Liability was admitted and the trial proceeded in respect of causation and quantum, with the second defendant alleging that the claimant had not been entirely honest with the numerous experts she had seen in relation to the full extent of her activities and holidays and had made omissions in her early witness statements about her true level of function.
The claimant sought £2.2 million in damages whereas the first defendant’s insurer was prepared to concede only £5,407.
Judgment
The judge rejected the second defendant’s arguments, setting out several reasons why, in this case, the claimant’s inconsistences could be explained and did not point to a finding of fundamental dishonestly.
This blog, however, will not focus on the details of this finding, but on the judge’s ancillary observations and critique of two of the medical experts called on behalf of the defendant and their approach to assessing the claimant.
Critique of experts
With regards to one expert, the judge stated that her first report was “littered with judgemental and rather scathing comments” with reference to the claimant being “self-pitying” and “histrionic”. He also stated that the expert’s raising of a “possible Social Services risk assessment” required to ensure the claimant’s unborn child was properly safeguarded, was “unnecessary and inappropriate”.
Meltzer then went on to refer to the case of Mustard v Flower and Direct Lane, commenting that, although the expert was entitled to express a lack of belief in the claimant’s case and criticise the claimant’s actions accordingly, the level of language used “went beyond language which is appropriate for an expert to employ and suggests a level of unconscious bias”. In addition, he compared the expert’s evidence with another expert in the case, stating that he noticed the former’s absence of balance in placing more reliance on small, negative details in the claimant’s medical records and what she volunteered in her statement than other positive aspects of her work records and the views of her colleagues. He found this to be “concerning” and commented on his difficulty in being unable “to safely rely upon her expertise where it differed from [the other expert] because of what [he] perceived to be unconscious bias” (paragraph 79, judgment).
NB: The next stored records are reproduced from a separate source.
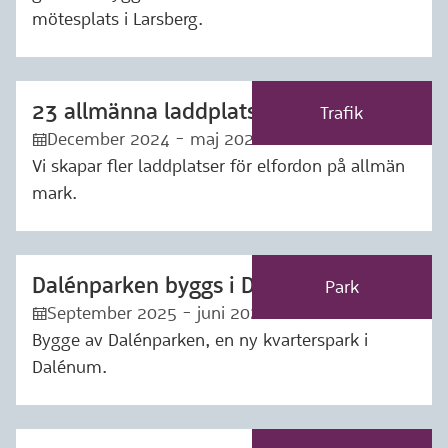
mötesplats i Larsberg.
23 allmänna laddplatser för elfordon
Märkning: Trafik
Trafik
December 2024 - maj 2026
:kalender:
Vi skapar fler laddplatser för elfordon på allmän
mark.
Dalénparken byggs i Dalénum
Märkning: Park
Park
September 2025 - juni 2026
:kalender:
Bygge av Dalénparken, en ny kvarterspark i
Dalénum.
The judge also expressed similar criticism of another expert for the defence, stating that, whilst it is open to an expert to disbelieve or doubt a party in a dispute, this opinion must never undermine their duty under CPR 35 and the relevant practice direction, “either intentionally or recklessly”.
Conclusion
The Palmer case emphasises how essential it is for expert witnesses to appreciate their CPR 35 duty, which lies first and foremost to the court. Instructing solicitors should ensure that their experts are well trained in all aspects of their duty and its practical application.
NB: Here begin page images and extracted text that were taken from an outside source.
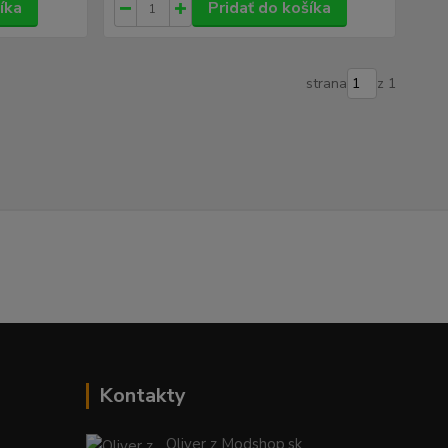
íka
Pridať do košíka
strana
z 1
Kontakty
Oliver z Modshop.sk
To avoid the same criticism in this case, experts (and their instructing solicitors) are well advised to ensure that their opinion remains objective and unbiased at all times, and to be well aware of the tone of the language they use in their reports, specifically ensuring that it refrains from suggesting any level of unconscious bias. In addition, they should consider all material facts in a case, including those that are unfavourable to their instructing party – without placing unnecessary and questionable reliance on minor, or irrelevant evidence.